We haven’t seen any animals this year. That’s a very strange thing: no bears walking along the beach flipping rocks; no foxes in groups yelping; very few eagles, none of them walking along the beach at low tide. Is it that because we’re here early this year? Normally this time of year we’re beating hell for leather trying to get somewhere. It’s 300 miles to Kodiak, and we are doing overnight passages to get there and overnight passages to get past there. This year, Kodiak is the end of the road. In fact, we’re only going that far to get fuel so we can get home again.

I’m wondering now, is this the type of vacation everyone else takes? Not pushing hell-bent for leather to get places that they’ve never been before, but instead going places where they have been before, or in the company of professionals who take all the risk out of it?

I’ve been here three different years, and it is taking some of the thrill away from it. This particular island, Afognak is someplace we have been before but it is so full of coves that we’re in coves we haven’t been to but it is someplace we’ve been before.

I find that I need to go someplace new, as does Jennifer. Is this something everyone does?

I try to make myself to be somehow different from the rest of the world, but I’m not. I try to push myself to go someplace that I have not been before, to sail to places where no one has been before, or at least where know no one I know has been.

We’ve started meeting blue water sailors, people who have gone to all of these places that we just read about, and that takes some of the thrill off of the new places we want to go to, and definitely tells us about the places crowded with yachts that we will not go to. And so for this year, places are quiet, healing, with Jennifer’s help, forbearance, and caring, to sit and ponder and perhaps try to get some other writing done. And write to you my dear friends because I need to explain things to someone.

There are two parallel trees at the west of this piece of water. When the tide is up later, or perhaps tomorrow, we’ll row over and take a look at them. They look like two stalks of asparagus sticking up, waiting. They grew for years, and then died. From here I can see they’re just past the tideline, meaning that the tide line shifted and saltwater came up invaded their roots and they died. What caused the tideline to shift? I wonder about the ’64 earthquake, or just slow erosion, but the tideline shifted and so they stand waiting for erosion to undermine them further until they fall into the water.

They have no consciousness, so they don’t wait with a consciousness. They’re just two dead trees that happened to be there, that were alive, and eventually both died and now just wait. I have consciousness, I won’t wait, but I will think about them.

_______

The day turned out to be picture perfect. The morning was cloudy, cold and wet, but as the day progressed, the clouds burned off and cumulus clouds dot the sky. Except, over our cherry-fruit piece of water: nothing, not one speck of shade over our boat. The air has dried and dries the inside of the boat. I’m supposed to be making bread, but just sitting out in the cockpit reading James Lee Burke, decompressing until I feel like who I was. I don’t know when that’ll be, but I’m prepared to wait.

_______

The raven did not return today. He’s not calling me, laughing with a hysterical caw. May be he’ll return tomorrow, or may be he’s gone.

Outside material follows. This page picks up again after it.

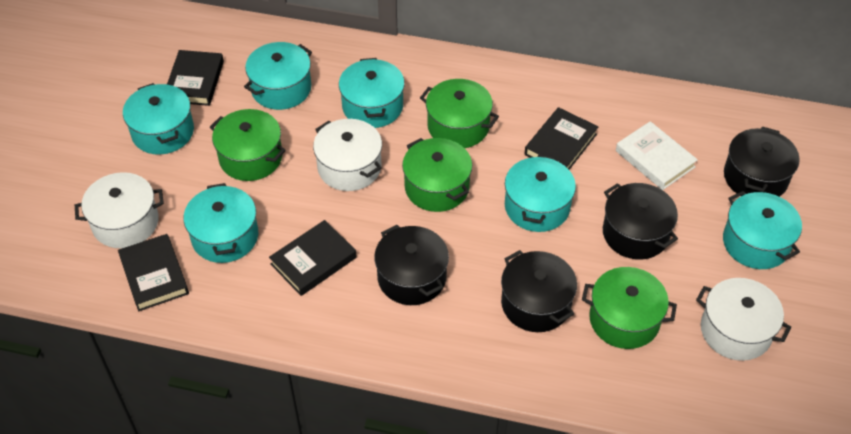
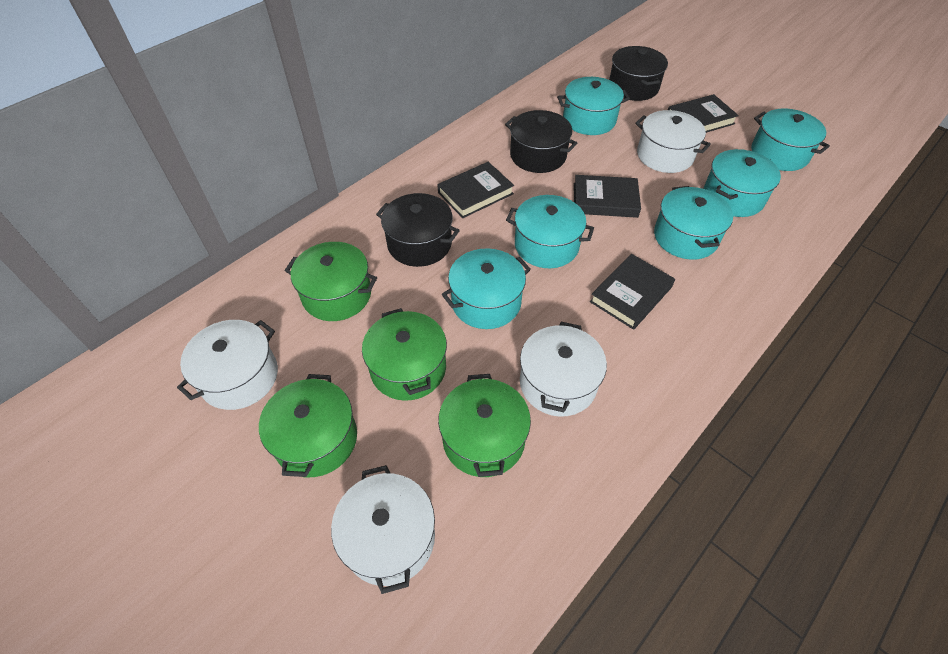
black pot: 4 -> 3
white book: 1 -> 0
white pot: 3 -> 4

The two trees stand and wait. High tide has just peaked, Jennifer reads the first of a series of books I have been urging her to read. I figure we have a week here before we the need to move on. May be more. Four weeks before we need to head back. If we go nowhere, we don’t need to visit Kodiak.


 

Author: johnjuliano

One-third owner of Caro Babbo, co-captain and in command whenever Caro Babbo is under sail.

2 thoughts on “The raven calls”

  1. John we’re the same and always love visiting new places. Rarely do we holiday in the same place twice.
    An organised tour with no risk sounds like hell to us. A bit of the unknown always makes you feel alive.